WORK INSTRUCTIONS:
What is the count of lines in the listing below that hold the string "Ryzen"? Reply with that number alone.

BEGIN MATERIAL TO PROCESS

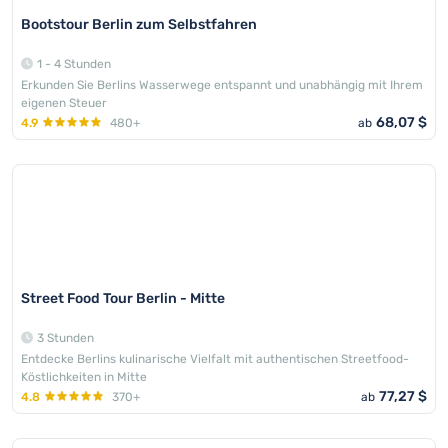
Bootstour Berlin zum Selbstfahren
1 - 4 Stunden
Erkunden Sie Berlins Wasserwege entspannt und unabhängig mit Ihrem
eigenen Steuer
68,07 $
4.9
480+
ab
Street Food Tour Berlin - Mitte
3 Stunden
Entdecke Berlins kulinarische Vielfalt mit authentischen Streetfood-
Köstlichkeiten in Mitte
77,27 $
4.8
370+
ab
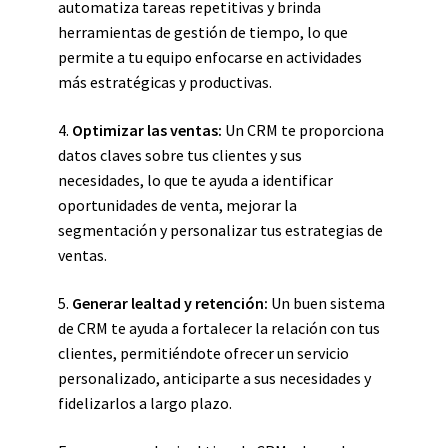
automatiza tareas repetitivas y brinda
herramientas de gestión de tiempo, lo que
permite a tu equipo enfocarse en actividades
más estratégicas y productivas.
4.
Optimizar las ventas:
Un CRM te proporciona
datos claves sobre tus clientes y sus
necesidades, lo que te ayuda a identificar
oportunidades de venta, mejorar la
segmentación y personalizar tus estrategias de
ventas.
5.
Generar lealtad y retención:
Un buen sistema
de CRM te ayuda a fortalecer la relación con tus
clientes, permitiéndote ofrecer un servicio
personalizado, anticiparte a sus necesidades y
fidelizarlos a largo plazo.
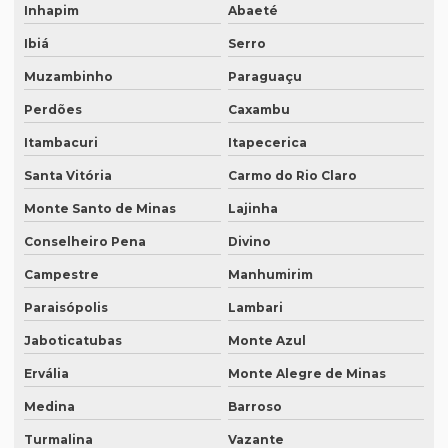
Intérprete de inglês em campinas
Inhapim
Abaeté
Intérprete de inglês em curitiba
Ibiá
Serro
Muzambinho
Paraguaçu
Intérprete inglês espanhol português
Perdões
Caxambu
Intérprete de inglês em porto alegre
Itambacuri
Itapecerica
Intérprete de inglês português
Santa Vitória
Carmo do Rio Claro
Interprete de italiano profissional
Monte Santo de Minas
Lajinha
Intérprete japonês português
Conselheiro Pena
Divino
Intérprete juramentado
Campestre
Manhumirim
Intérprete mandarim português
Paraisópolis
Lambari
Intérprete de negócios
Jaboticatubas
Monte Azul
Intérprete para palestras
Ervália
Monte Alegre de Minas
Intérprete português chinês
Medina
Barroso
Intérprete português inglês profissional
Turmalina
Vazante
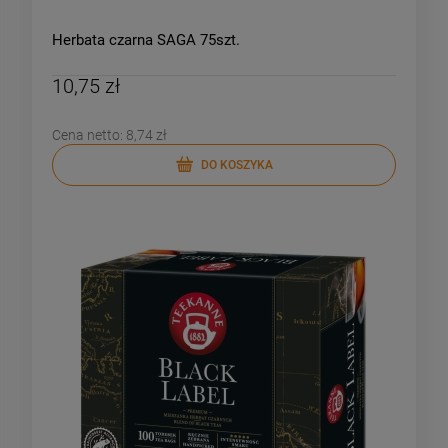
Herbata czarna SAGA 75szt.
10,75 zł
Cena netto:
8,74 zł
DO KOSZYKA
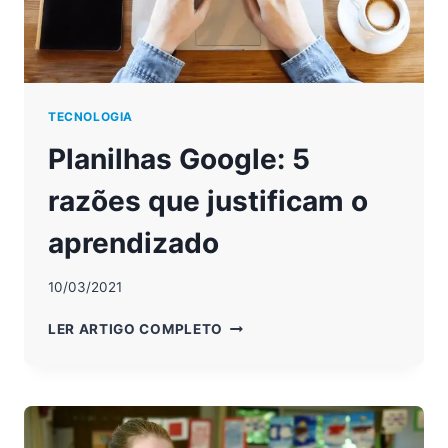
TECNOLOGIA
Planilhas Google: 5
razões que justificam o
aprendizado
10/03/2021
PLANILHAS
LER ARTIGO COMPLETO
GOOGLE:
5
RAZÕES
QUE
JUSTIFICAM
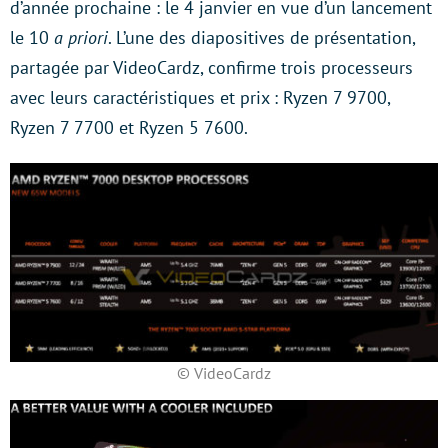
d’année prochaine : le 4 janvier en vue d’un lancement
le 10
a priori
. L’une des diapositives de présentation,
partagée par VideoCardz, confirme trois processeurs
avec leurs caractéristiques et prix : Ryzen 7 9700,
Ryzen 7 7700 et Ryzen 5 7600.
© VideoCardz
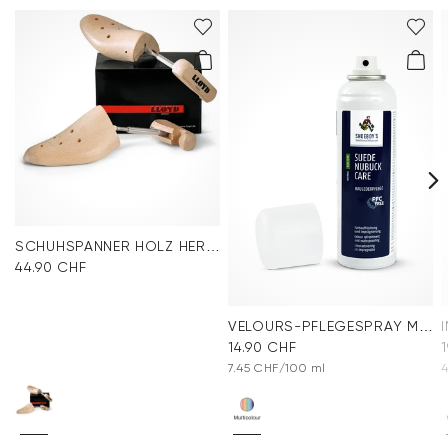
SCHUHSPANNER HOLZ HERREN
44.90 CHF
VELOURS-PFLEGESPRAY MULTICOLOUR
14.90 CHF
7.45 CHF/100 ml
4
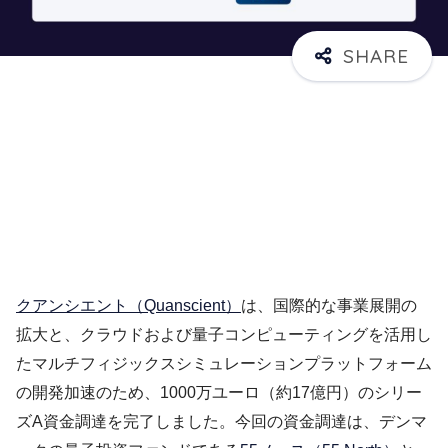
クアンシエント（Quanscient）
は、国際的な事業展開の
拡大と、クラウドおよび量子コンピューティングを活用し
たマルチフィジックスシミュレーションプラットフォーム
の開発加速のため、1000万ユーロ（約17億円）のシリー
ズA資金調達を完了しました。今回の資金調達は、デンマ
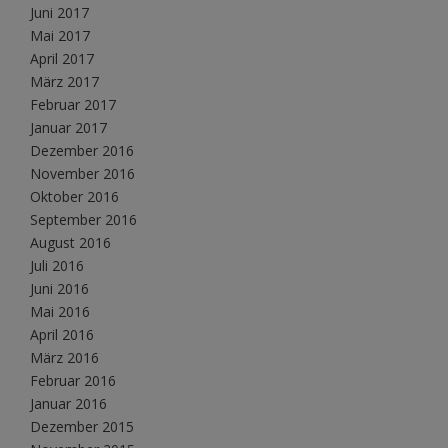
Juni 2017
Mai 2017
April 2017
März 2017
Februar 2017
Januar 2017
Dezember 2016
November 2016
Oktober 2016
September 2016
August 2016
Juli 2016
Juni 2016
Mai 2016
April 2016
März 2016
Februar 2016
Januar 2016
Dezember 2015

END MATERIAL TO PROCESS

WRITTEN RESPONSE:
2